Она понимала, что ей надо умерить свое любопытство, ее интерес к Ондржею должен был бы показаться Бенедикту подозрительным.
— Сегодня, рано утром, встал еще затемно. Вернется в воскресенье или в понедельник. Не беспокойся, — добавил он.
Она внимательно посмотрела на Бенедикта и сразу поняла, что он все знает.
— А чего мне беспокоиться. Мне все равно, — пролепетала она не очень убедительно.
— Ну да! — пробурчал Бенедикт. — Да ведь я знаю!
— Что ты знаешь? — набросилась она на него.
— Что знаю? — повторил он. — Говорю тебе, что знаю все и, может, больше, чем ты.
Она встала, заварила чай и поставила перед Бенедиктом чашку, сахарницу и чайник.
— Хочешь поесть? — спросила она.
— Нет, не хочу, — ответил Бенедикт.
Когда Тонка наливала ему чай, она стояла возле него, совсем близко. Он чувствовал ее запах и, чтобы не поддаться искушению, упорно смотрел на чашку.
— Ну рассказывай, что же ты знаешь, всезнайка? — сказала она, плохо скрывая любопытство.
— Я знаю только то, что тебя ждет нелегкая жизнь. Я понимаю, что такое одиночество. Иногда становится невмоготу. Совсем голову теряешь.
— Обо мне можешь не беспокоиться.
— Да ведь я тебе добра желаю, Тонка, — сказал он, слегка заикаясь. — Я всю жизнь думаю о тебе, ты ведь знаешь. Я зла не желаю… Ты еще девочкой мне нравилась…
Произнося эти слова, Бенедикт не решался на нее посмотреть. Он по-прежнему, слегка сгорбившись, глядел на чашку с чаем.

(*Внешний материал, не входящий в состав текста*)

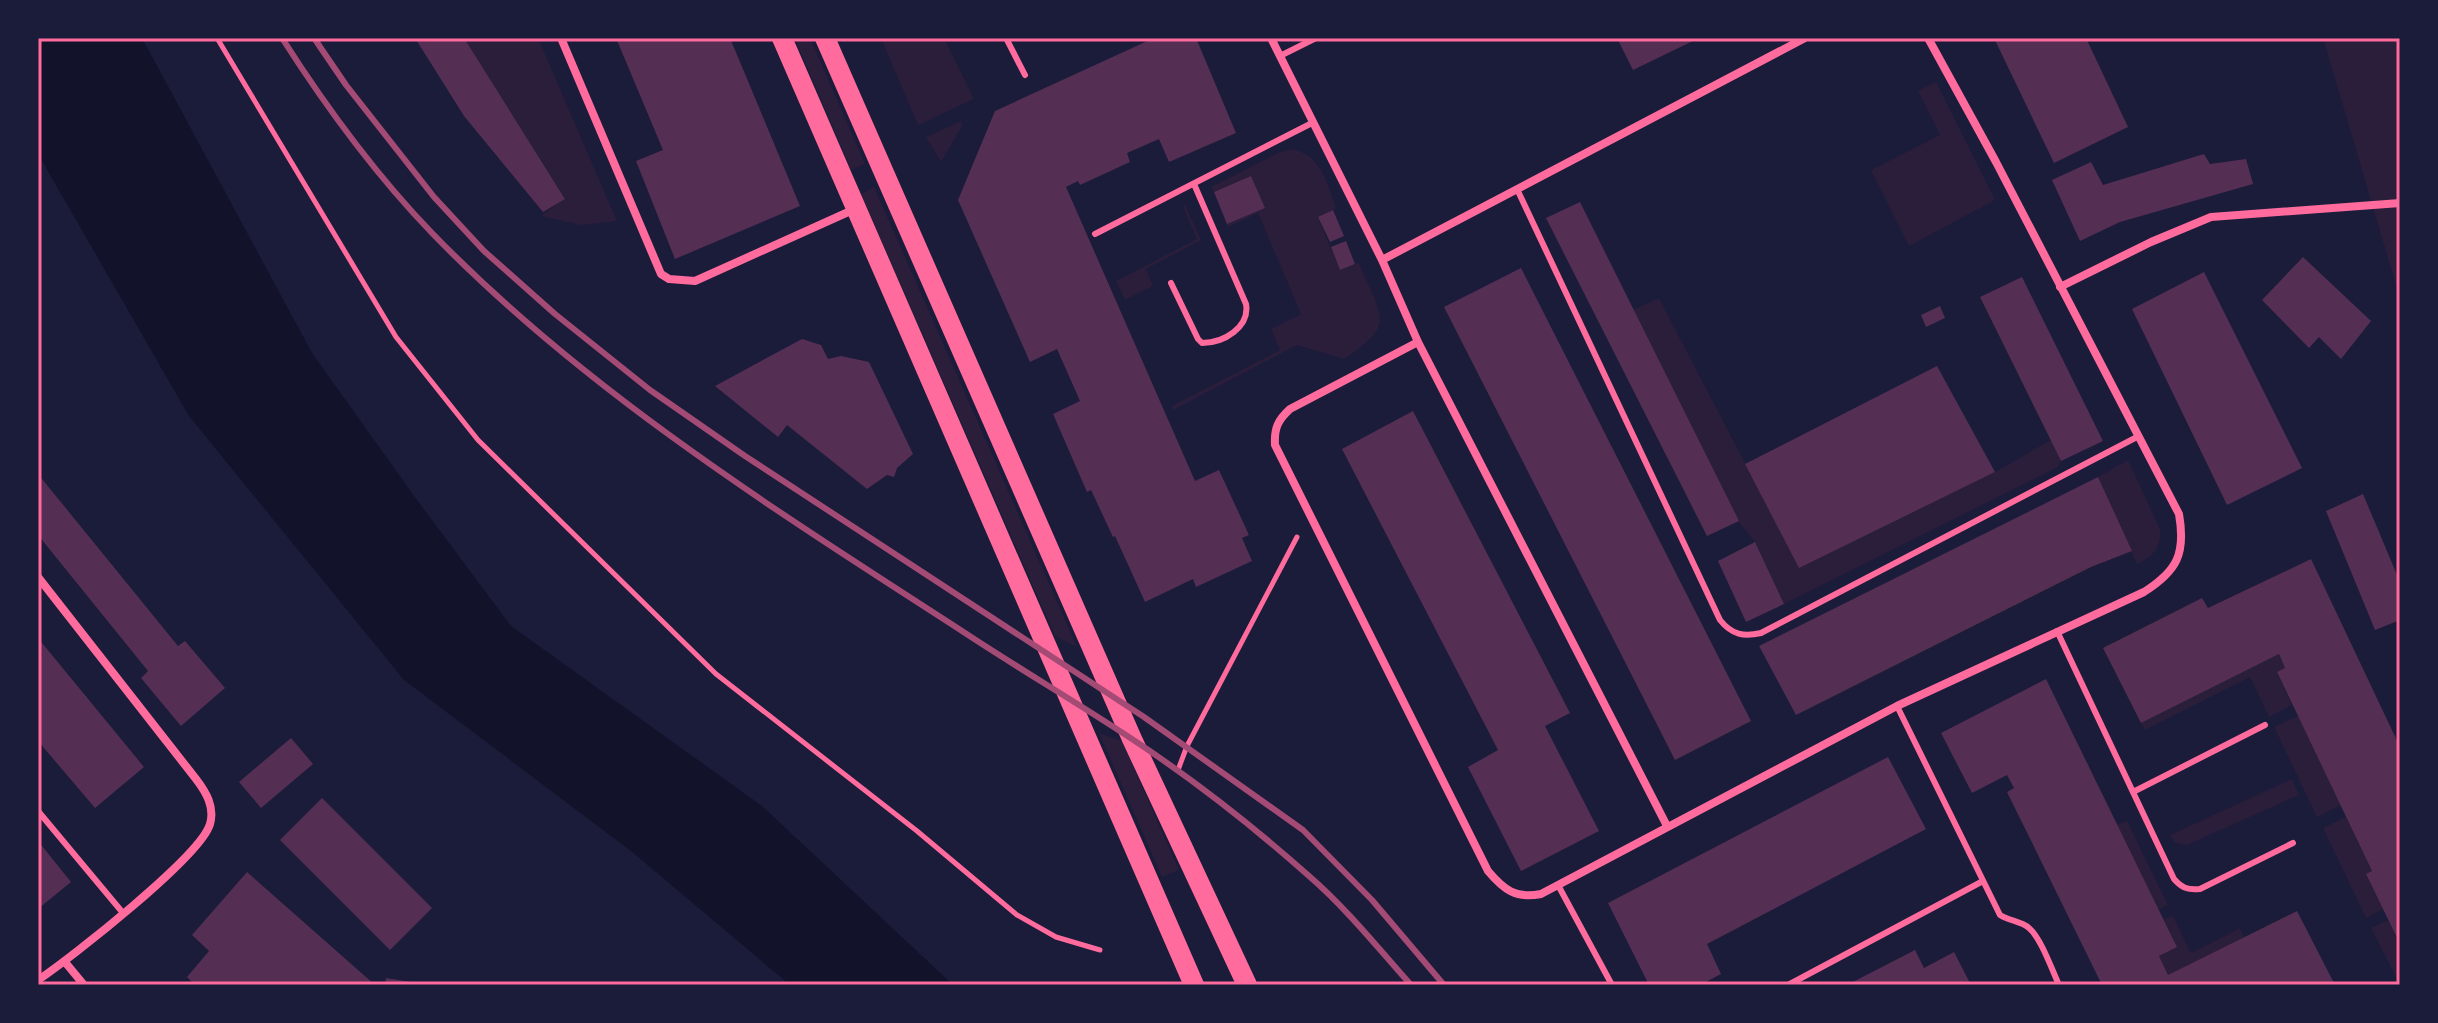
<svg xmlns="http://www.w3.org/2000/svg" width="2438" height="1023" viewBox="0 0 2438 1023" font-family="'Golos Text',sans-serif">
<style>
.green{fill:#2a1e3b}
.water{fill:#12122b}
.building{fill:#542f53}
.lines{fill:none;stroke-linecap:round;stroke-linejoin:round}
.path{stroke:#ff6b9d;stroke-width:5}
.service{stroke:#ff6b9d;stroke-width:6}
.minor{stroke:#ff6b9d;stroke-width:8}
.primary{stroke:#ff6b9d;stroke-width:20}
.rail{stroke:#a44b75;stroke-width:6}
.neatline{fill:none;stroke:#ff6b9d;stroke-width:3}
</style>
<rect width="100%" height="100%" fill="#1b1b3a"/>
<path class="green" d="M462,38H538L617,221L581,225L541,216L565,198Z
M810,38L865,164L851,170L795,39Z
M881,38H944L974,99L918,125Z
M2323,38H2400V293L2398,292Z
M1936,82L1995,200L1909,246L1871,170L1940,135L1918,91Z
M961,121L962,126L941,162L926,137Z
M1292,149C1323,156 1326,182 1336,208L1318,218L1340,270L1359,263C1380,316 1399,323 1344,359L1297,345L1173,410L1172,406L1280,350L1271,329L1301,314L1258,213L1228,227L1227,224L1264,208L1251,176L1214,192L1211,187L1280,152Z
M874,187L1077,647L1055,636L861,194Z
M1185,205L1201,240L1146,269L1153,286L1125,300L1116,281L1197,239L1183,207Z
M1659,298L1799,567L1995,472L2051,440L2061,461L2058,467L1784,604L1755,542L1738,521L1633,310Z
M2128,460L2160,529C2161,548 2154,556 2137,564L2098,477Z
M2279,654L2285,668L2277,673L2292,705L2269,717L2250,677L2145,730L2141,723Z
M2298,716L2341,805L2317,817L2274,727Z
M1099,733L1122,741L1179,870L1162,877Z
M2292,779L2299,795L2187,845C2179,844 2173,843 2170,835Z
M2346,817L2372,871L2366,875L2383,909L2366,918L2323,828Z
M2127,821L2168,905L2159,909L2117,825Z
M2173,916L2191,953L2240,928L2244,938L2168,975L2159,956L2177,947L2164,919Z
M2388,920L2400,944V985L2371,928Z"/>
<path class="water" d="M38,38H142L312,353L417,500L511,626L762,806L953,985H790L631,851L404,680L189,416L38,154Z"/>
<path class="building" d="M415,38H464L565,199L543,212L464,116Z
M616,38H730L800,206L675,259L636,161L663,150Z
M1154,38H1196L1236,133L1169,162L1159,139L1127,153L1130,162L1080,185L1078,181L1066,187L1195,481L1219,470L1249,535L1242,538L1252,561L1196,587L1193,579L1145,602L1115,536L1113,537L1091,490L1087,492L1053,414L1080,401L1057,349L1030,362L958,200L995,111Z
M1617,38H1699L1633,70Z
M1994,38H2086L2128,127L2054,163Z
M2204,154L2210,164L2246,159L2253,184L2120,222L2080,241L2052,180L2091,162L2103,185Z
M1251,176L1265,208L1227,224L1214,192Z
M1580,202L1739,521L1707,536L1546,218Z
M1333,210L1344,236L1330,242L1318,217Z
M1346,241L1355,264L1340,270L1331,247Z
M2303,257L2371,321L2341,359L2319,337L2309,348L2262,300Z
M1521,268L1751,721L1675,760L1444,307Z
M2204,272L2302,468L2227,505L2132,309Z
M2022,277L2103,441L2061,461L1980,297Z
M1940,306L1945,318L1926,327L1921,315Z
M802,339L821,345L828,359L841,356L869,362L913,454L897,468L894,477L887,475L867,489L787,425L778,437L715,386Z
M1937,366L1995,472L1799,568L1745,464Z
M1413,411L1570,713L1545,726L1599,831L1521,871L1468,767L1498,750L1342,449Z
M38,474L178,646L185,641L225,688L181,726L141,678L148,671L38,535Z
M2098,477L2132,551L2091,567L1796,715L1759,646Z
M2363,494L2400,582V620L2375,630L2326,511Z
M1755,542L1784,604L1746,622L1718,561Z
M2311,559L2400,747V944L2366,874L2372,871L2277,672L2285,668L2279,654L2141,723L2103,648L2202,598L2208,608Z
M38,638L144,767L95,808L38,741Z
M2046,679L2177,947L2159,956L2168,975L2297,911L2334,983L2329,985H2102L2007,792L2014,788L2007,775L1972,793L1941,733Z
M291,738L313,764L261,808L239,782Z
M1888,757L1926,829L1707,944L1721,974L1700,985H1649L1608,903Z
M322,798L432,908L390,950L280,840Z
M38,841L71,882L38,909Z
M247,872L375,985H195L187,977L209,951L192,935Z
M1915,950L1924,968L1954,952L1971,985H1847Z
M386,978L417,983V985H385Z"/>
<g class="lines">
<path class="path" d="M217,38L396,337L478,440L716,674L917,831L1017,915L1056,937L1100,950
M1178,770L1187,746L1297,537"/>
<path class="service" d="M1006,38L1025,75
M1280,56L1316,38
M1517,189L1720,620C1732,635 1744,637 1761,633L2137,437
M1095,234L1312,123
M1171,283L1198,339L1202,343C1224,343 1250,327 1246,304L1194,184
M2057,631L2174,879C2182,888 2187,890 2200,889L2293,843
M1897,706L2000,915C2009,921 2021,921 2029,928C2041,938 2052,970 2059,985
M2133,792L2265,725
M38,811L123,913
M1558,885L1612,985
M1788,985L1983,881"/>
<path class="minor" d="M561,38L661,274L669,279L695,281L855,209
M1271,38L1382,260L1418,342L1667,826
M1382,260L1805,38
M2060,287L2151,242L2211,217L2400,203
M1418,342L1290,409C1278,420 1274,428 1275,445L1488,871C1504,890 1516,899 1541,894L1897,706L2144,592C2177,571 2186,554 2179,514L1996,162L1928,38
M38,577L196,779C206,792 215,807 210,824C201,856 71,958 38,980
M65,962L84,985"/>
<path class="primary" d="M782,38L1194,985
M825,38L1132,739L1247,985"/>
<path class="rail" d="M282,38C326,107 375,174 432,233C585,391 778,512 962,631C1018,668 1076,702 1132,739C1194,780 1254,827 1309,876C1347,909 1378,948 1411,985
M314,38L346,85L434,197L484,251L555,314L650,390L745,456L1144,717L1303,830L1372,900L1444,985"/>
</g>
<rect width="2438" height="1023" fill="none" stroke="#1b1b3a" stroke-width="80"/>
<rect x="40" y="40" width="2358" height="943" class="neatline"/>
</svg>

Тонке известно это. Она знает его с детства, она помнит, как их выселяли из лачуги, как он мальчиком ходил к ним в лавку — его посылала мать, потому что сама больше не решалась просить в долг. С отцом вообще нельзя было говорить об этом. Он жадничал уже тогда, как жадничает до сих пор. Мать частенько откладывала им куски черствого хлеба, остатки еды, за которыми исправно приходил Йозеф. Тонке было жаль его, и в то же время он вызывал у нее чувство брезгливости. Она гнушалась той страшной бедности, в которой жили Бенедикты. А потом, когда старый Бенедикт повесился, она начала бояться Йозефа и брезговать им вдвойне. Она так и не смогла побороть в себе это чувство даже потом, когда они выросли и вместе бывали на танцах. Йозеф за ней несколько раз заходил. Она тогда вечно вспоминала его босые, потрескавшиеся ноги, с никогда не смывавшейся грязью, его руки, огрубевшие от тяжелого труда. И теперь она украдкой посмотрела на них! Они и сейчас у него такие же. Ее всегда пугал его взгляд, следивший за ней, точнее, преследовавший ее; он несколько раз пытался сблизиться с ней, но она избегала его, никогда не могла себе представить, чтобы он посмел дотронуться до нее. Она и сейчас не может себе этого представить. И если она терпит его присутствие сейчас, то только потому, что Бенедикт пришел не просто так. После того как она сказала Ондржею про ребенка, она ждала, что Ондржей зайдет к ней и они договорятся, как и что, а потом она потолкует с ним о квартире. Но от него — ни слуху ни духу с самого вторника; а сегодня уж пятница!